Option 2: pass ServiceConfig object directly

cfg = ServiceConfig(num_replicas=1, procs_per_replica=2)
policy = await Policy.options(service_config=cfg).as_service(**cfg.policy)

Option 3: use the default configuration

# by default uses num_replicas=1, procs_per_replica = 1
policy = await Policy.as_service(**cfg.policy)

To shutdown:

policy.shutdown()

Changes introduced:

  • Added ForgeActor.options() class method, which returns a pre-configured ForgeActor subclass.
  • Updated ForgeActor.as_service() to spawn the service asynchronously and return a ServiceInterface.
  • Added ServiceInterface.shutdown() to allow shutting down the underlying service directly.
  • Updated test files tests/unit_tests/test_service.py and tests/integration_tests/test_policy_update.py.
  • Added two new unit tests in tests/unit_tests/test_service.py to verify all three construction options (explicit ServiceConfig, implicit kwargs, and defaults) work correctly.
  • Updated all service usages in code to align with the new API.
  • Removed spawn_service() and shutdown_service().

Test:

pytest tests/unit_tests/test_service.py
pytest tests/integration_tests/test_policy_update.py
python -m apps.grpo.main --config apps/grpo/qwen3_1_7b.yaml
python -m apps.rl.main --config apps/rl/llama3_8b.yaml
python -m apps.vllm.main --config apps/vllm/llama3_8b.yaml

@meta-cla meta-cla bot added the CLA Signed This label is managed by the Meta Open Source bot. label Sep 12, 2025
@DNXie DNXie changed the title [WIP] Refactor service spawning: add ForgeActor.options().as_service() API Refactor service spawning: add ForgeActor.options().as_service() API Sep 15, 2025
@DNXie
Copy link
Member Author

DNXie commented Sep 15, 2025

@allenwang28 I removed spawn_service and shutdown_service as we don't need them anymore. How about spawn_service_v2, shutdown_service_v2? Actually the question is: do we need ServiceActor (as well as ServiceInterfaceV2)? It is never used.

And the way how ServiceActor initiates Service, looks buggy to me.

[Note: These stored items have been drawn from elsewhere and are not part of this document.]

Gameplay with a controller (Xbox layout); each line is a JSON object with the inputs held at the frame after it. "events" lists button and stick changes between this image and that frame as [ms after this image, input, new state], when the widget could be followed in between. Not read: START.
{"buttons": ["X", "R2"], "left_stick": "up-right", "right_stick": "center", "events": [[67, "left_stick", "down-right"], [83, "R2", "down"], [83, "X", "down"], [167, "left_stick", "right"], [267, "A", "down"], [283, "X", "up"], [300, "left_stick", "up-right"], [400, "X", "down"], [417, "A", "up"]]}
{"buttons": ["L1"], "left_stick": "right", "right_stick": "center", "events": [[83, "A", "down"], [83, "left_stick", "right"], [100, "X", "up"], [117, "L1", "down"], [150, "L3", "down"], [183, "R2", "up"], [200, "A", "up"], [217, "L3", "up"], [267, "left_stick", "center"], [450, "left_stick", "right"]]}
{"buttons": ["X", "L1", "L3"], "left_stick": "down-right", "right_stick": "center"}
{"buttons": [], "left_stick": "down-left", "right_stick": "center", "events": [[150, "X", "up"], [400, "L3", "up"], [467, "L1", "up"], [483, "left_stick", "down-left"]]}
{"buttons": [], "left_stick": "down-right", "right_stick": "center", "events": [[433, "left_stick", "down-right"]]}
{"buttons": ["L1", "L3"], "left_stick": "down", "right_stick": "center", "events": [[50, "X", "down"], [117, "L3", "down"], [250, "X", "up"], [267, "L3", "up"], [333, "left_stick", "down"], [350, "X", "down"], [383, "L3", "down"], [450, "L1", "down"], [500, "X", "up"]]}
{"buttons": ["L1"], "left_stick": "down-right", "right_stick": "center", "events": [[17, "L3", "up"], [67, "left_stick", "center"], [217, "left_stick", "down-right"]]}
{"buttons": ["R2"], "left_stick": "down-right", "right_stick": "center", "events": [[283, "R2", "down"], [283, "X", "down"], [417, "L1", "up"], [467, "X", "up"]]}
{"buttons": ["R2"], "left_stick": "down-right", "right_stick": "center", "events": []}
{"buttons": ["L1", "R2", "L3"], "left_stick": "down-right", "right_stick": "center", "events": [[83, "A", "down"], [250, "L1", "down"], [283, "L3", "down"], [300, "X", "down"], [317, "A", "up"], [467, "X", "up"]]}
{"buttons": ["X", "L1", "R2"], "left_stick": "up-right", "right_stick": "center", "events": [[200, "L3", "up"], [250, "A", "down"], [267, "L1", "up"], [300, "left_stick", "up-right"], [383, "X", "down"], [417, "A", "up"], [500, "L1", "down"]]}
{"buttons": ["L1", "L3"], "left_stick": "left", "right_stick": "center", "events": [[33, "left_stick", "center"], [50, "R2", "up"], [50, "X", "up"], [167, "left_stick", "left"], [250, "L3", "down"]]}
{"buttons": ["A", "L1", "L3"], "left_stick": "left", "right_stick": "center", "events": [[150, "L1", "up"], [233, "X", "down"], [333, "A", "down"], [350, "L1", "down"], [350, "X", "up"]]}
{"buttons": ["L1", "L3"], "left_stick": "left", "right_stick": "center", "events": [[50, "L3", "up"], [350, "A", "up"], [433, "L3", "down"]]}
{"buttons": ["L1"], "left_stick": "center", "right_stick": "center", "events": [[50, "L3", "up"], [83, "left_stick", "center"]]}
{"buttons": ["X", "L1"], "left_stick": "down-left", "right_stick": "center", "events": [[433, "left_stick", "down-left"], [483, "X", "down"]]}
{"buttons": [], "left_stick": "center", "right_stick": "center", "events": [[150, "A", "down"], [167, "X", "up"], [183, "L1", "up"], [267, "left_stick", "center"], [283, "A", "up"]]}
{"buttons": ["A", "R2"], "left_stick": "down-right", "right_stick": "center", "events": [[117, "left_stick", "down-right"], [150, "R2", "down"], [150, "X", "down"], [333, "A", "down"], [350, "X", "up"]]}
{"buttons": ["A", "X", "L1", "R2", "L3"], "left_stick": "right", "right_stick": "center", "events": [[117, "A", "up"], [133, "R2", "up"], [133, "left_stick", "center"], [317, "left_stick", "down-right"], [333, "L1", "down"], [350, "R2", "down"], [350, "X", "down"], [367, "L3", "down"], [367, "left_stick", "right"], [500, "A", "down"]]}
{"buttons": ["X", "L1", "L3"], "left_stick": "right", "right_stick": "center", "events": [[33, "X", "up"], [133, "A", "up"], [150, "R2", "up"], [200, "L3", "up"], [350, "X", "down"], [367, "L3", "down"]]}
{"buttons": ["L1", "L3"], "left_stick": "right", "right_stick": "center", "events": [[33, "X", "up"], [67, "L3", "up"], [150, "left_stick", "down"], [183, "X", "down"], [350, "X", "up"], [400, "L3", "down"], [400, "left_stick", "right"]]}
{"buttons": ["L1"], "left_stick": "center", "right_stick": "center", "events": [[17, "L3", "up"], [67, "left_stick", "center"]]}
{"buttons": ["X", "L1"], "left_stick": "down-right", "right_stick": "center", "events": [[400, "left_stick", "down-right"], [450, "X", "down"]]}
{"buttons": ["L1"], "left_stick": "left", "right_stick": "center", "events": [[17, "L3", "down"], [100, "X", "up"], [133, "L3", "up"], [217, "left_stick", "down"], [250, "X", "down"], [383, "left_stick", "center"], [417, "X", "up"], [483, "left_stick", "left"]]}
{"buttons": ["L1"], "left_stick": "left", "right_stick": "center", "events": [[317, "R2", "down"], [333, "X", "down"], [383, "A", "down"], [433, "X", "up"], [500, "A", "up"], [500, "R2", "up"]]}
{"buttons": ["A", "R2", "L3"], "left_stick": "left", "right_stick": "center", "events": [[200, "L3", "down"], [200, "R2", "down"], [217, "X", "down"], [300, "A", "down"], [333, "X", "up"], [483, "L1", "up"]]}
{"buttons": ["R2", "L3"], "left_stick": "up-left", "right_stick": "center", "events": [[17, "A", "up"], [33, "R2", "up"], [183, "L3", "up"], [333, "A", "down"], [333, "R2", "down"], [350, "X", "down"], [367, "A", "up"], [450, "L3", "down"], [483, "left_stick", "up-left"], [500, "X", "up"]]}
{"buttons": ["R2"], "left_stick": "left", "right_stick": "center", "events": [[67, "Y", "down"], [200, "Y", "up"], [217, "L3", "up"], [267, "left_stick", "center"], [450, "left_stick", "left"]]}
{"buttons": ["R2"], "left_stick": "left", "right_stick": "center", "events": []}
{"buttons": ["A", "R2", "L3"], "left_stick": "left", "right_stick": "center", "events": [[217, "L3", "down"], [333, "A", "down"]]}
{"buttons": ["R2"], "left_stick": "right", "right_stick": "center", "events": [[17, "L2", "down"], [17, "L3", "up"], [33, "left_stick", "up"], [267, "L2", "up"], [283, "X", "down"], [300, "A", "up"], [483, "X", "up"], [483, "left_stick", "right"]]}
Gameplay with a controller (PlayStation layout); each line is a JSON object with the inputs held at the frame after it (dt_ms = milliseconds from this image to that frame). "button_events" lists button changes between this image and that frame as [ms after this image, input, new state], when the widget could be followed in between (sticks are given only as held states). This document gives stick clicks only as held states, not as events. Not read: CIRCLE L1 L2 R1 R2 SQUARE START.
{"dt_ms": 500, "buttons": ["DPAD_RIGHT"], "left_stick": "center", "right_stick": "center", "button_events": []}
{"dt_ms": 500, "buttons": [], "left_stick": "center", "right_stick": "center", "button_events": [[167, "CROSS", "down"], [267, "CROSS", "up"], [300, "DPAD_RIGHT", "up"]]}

@DNXie DNXie requested a review from allenwang28 September 15, 2025 05:09
@DNXie DNXie marked this pull request as ready for review September 15, 2025 15:52
@DNXie DNXie requested a review from joecummings September 15, 2025 15:52
Copy link
Contributor

Choose a reason for hiding this comment

The reason will be displayed to describe this comment to others. Learn more.

Can we remove the ConfiguredService piece altogether? options() should return a type["ForgeActor"]

Copy link
Member Author

@DNXie DNXie Sep 15, 2025

Choose a reason for hiding this comment

The reason will be displayed to describe this comment to others. Learn more.

The main reason we have the ConfiguredService wrapper is to allow direct access to actor endpoints via instance attributes (e.g., service.value.choose()) while still carrying the ServiceConfig on the class.

If we remove the wrapper and make options() return a subclass of ForgeActor directly, the endpoints (like counter.value) are only accessible through the underlying ServiceInterface. So we need to change the statement

await service.value.choose()

to

await service._service_interface.value.choose()

I attempted to delegate EndpointProperty access via __getattr__ like this

def __getattr__(self, item):
    if self._service_interface is None:
        raise AttributeError(f"Service not started yet; cannot access '{item}'")
    
    attr = getattr(self._service_interface, item)
    from monarch._src.actor.endpoint import EndpointProperty
    if isinstance(attr, EndpointProperty):
        # Call the descriptor's __get__ to bind it
        return attr.__get__(self._service_interface, type(self._service_interface))

    return attr

However, it didn’t fully work: Python descriptors like EndpointProperty only bind correctly when accessed through the class or a properly initialized ServiceInterface instance. The __get__ call in __getattr__ does not fully replicate the descriptor binding behavior.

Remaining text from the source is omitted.